**DATA RECORDS**
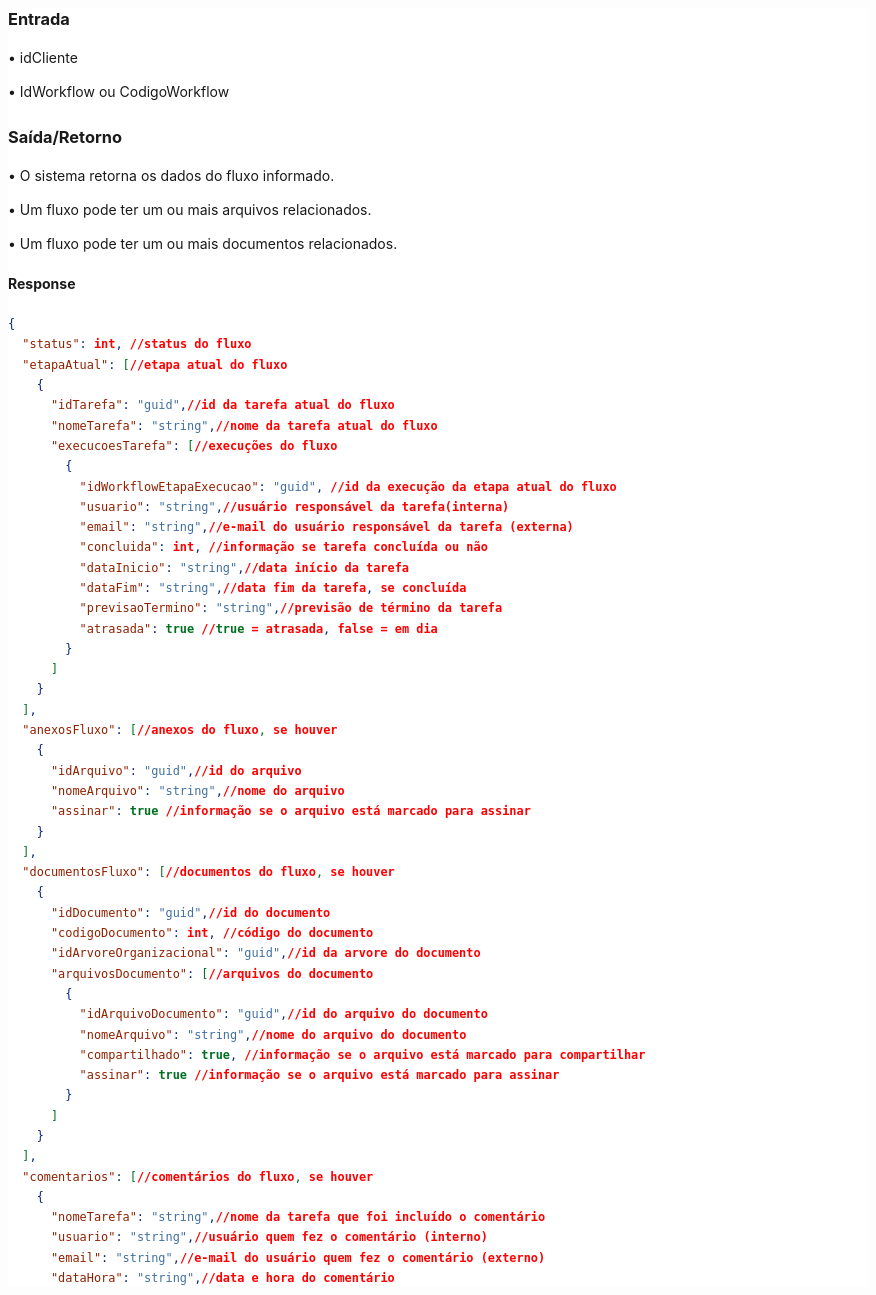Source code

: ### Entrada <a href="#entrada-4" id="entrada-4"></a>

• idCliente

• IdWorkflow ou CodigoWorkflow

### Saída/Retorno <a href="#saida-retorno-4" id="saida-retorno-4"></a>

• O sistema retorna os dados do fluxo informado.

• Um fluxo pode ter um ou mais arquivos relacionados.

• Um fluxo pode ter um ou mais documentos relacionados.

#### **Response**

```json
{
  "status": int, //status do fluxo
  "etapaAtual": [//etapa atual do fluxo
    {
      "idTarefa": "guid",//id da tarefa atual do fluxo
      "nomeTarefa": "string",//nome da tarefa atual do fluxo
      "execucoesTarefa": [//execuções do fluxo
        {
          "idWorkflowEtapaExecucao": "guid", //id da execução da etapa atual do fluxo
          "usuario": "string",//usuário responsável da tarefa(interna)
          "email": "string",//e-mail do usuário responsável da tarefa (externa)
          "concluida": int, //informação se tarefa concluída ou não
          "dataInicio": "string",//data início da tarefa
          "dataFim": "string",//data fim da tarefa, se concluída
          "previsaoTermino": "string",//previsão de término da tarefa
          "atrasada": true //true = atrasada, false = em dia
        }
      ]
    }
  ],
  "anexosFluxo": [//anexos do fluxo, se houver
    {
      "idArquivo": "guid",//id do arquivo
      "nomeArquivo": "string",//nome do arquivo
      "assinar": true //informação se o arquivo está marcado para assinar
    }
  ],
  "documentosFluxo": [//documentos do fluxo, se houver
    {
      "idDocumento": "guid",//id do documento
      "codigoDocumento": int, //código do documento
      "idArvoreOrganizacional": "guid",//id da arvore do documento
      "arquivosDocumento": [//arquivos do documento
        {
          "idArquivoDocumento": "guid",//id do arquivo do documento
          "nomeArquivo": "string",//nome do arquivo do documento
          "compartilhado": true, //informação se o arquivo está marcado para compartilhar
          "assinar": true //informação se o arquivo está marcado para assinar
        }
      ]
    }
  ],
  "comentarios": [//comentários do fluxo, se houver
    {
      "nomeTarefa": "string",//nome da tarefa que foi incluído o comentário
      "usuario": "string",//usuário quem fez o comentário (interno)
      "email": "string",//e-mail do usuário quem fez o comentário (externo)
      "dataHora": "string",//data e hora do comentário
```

**WORK TO COMPLETE**
Write out every line above exactly, minus images.

**THE ANSWER**
Source code

: ### Entrada <a href="#entrada-4" id="entrada-4"></a>

• idCliente

• IdWorkflow ou CodigoWorkflow

### Saída/Retorno <a href="#saida-retorno-4" id="saida-retorno-4"></a>

• O sistema retorna os dados do fluxo informado.

• Um fluxo pode ter um ou mais arquivos relacionados.

• Um fluxo pode ter um ou mais documentos relacionados.

#### **Response**

```json
{
  "status": int, //status do fluxo
  "etapaAtual": [//etapa atual do fluxo
    {
      "idTarefa": "guid",//id da tarefa atual do fluxo
      "nomeTarefa": "string",//nome da tarefa atual do fluxo
      "execucoesTarefa": [//execuções do fluxo
        {
          "idWorkflowEtapaExecucao": "guid", //id da execução da etapa atual do fluxo
          "usuario": "string",//usuário responsável da tarefa(interna)
          "email": "string",//e-mail do usuário responsável da tarefa (externa)
          "concluida": int, //informação se tarefa concluída ou não
          "dataInicio": "string",//data início da tarefa
          "dataFim": "string",//data fim da tarefa, se concluída
          "previsaoTermino": "string",//previsão de término da tarefa
          "atrasada": true //true = atrasada, false = em dia
        }
      ]
    }
  ],
  "anexosFluxo": [//anexos do fluxo, se houver
    {
      "idArquivo": "guid",//id do arquivo
      "nomeArquivo": "string",//nome do arquivo
      "assinar": true //informação se o arquivo está marcado para assinar
    }
  ],
  "documentosFluxo": [//documentos do fluxo, se houver
    {
      "idDocumento": "guid",//id do documento
      "codigoDocumento": int, //código do documento
      "idArvoreOrganizacional": "guid",//id da arvore do documento
      "arquivosDocumento": [//arquivos do documento
        {
          "idArquivoDocumento": "guid",//id do arquivo do documento
          "nomeArquivo": "string",//nome do arquivo do documento
          "compartilhado": true, //informação se o arquivo está marcado para compartilhar
          "assinar": true //informação se o arquivo está marcado para assinar
        }
      ]
    }
  ],
  "comentarios": [//comentários do fluxo, se houver
    {
      "nomeTarefa": "string",//nome da tarefa que foi incluído o comentário
      "usuario": "string",//usuário quem fez o comentário (interno)
      "email": "string",//e-mail do usuário quem fez o comentário (externo)
      "dataHora": "string",//data e hora do comentário
```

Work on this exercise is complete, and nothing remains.